Directive: Copy the text of each row below word for word, and leave the pictures out of your answer.

+---+

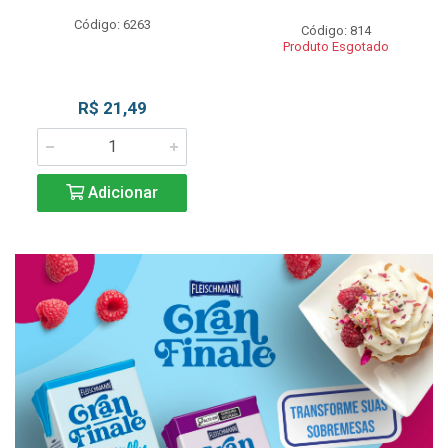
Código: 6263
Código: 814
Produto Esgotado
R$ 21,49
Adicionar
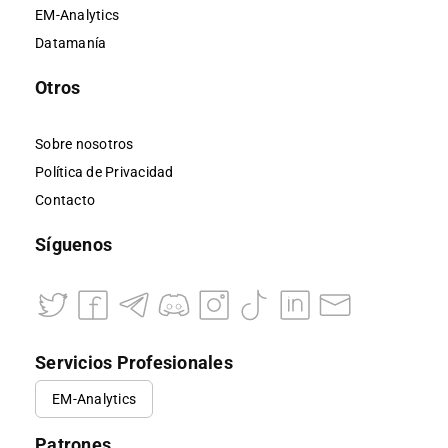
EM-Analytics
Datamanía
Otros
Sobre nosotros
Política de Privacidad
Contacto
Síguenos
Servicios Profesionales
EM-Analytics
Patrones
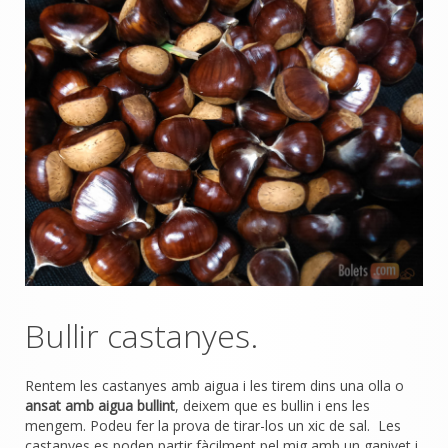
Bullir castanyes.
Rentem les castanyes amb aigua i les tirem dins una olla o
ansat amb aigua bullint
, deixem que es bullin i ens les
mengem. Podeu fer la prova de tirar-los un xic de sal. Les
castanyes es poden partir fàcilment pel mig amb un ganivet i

+---+

Reply to the task:
Código: 6263
Código: 814
Produto Esgotado
R$ 21,49
Adicionar
EM-Analytics
Datamanía
Otros
Sobre nosotros
Política de Privacidad
Contacto
Síguenos
Servicios Profesionales
EM-Analytics
Patrones
Bullir castanyes.
Rentem les castanyes amb aigua i les tirem dins una olla o
ansat amb aigua bullint
, deixem que es bullin i ens les
mengem. Podeu fer la prova de tirar-los un xic de sal. Les
castanyes es poden partir fàcilment pel mig amb un ganivet i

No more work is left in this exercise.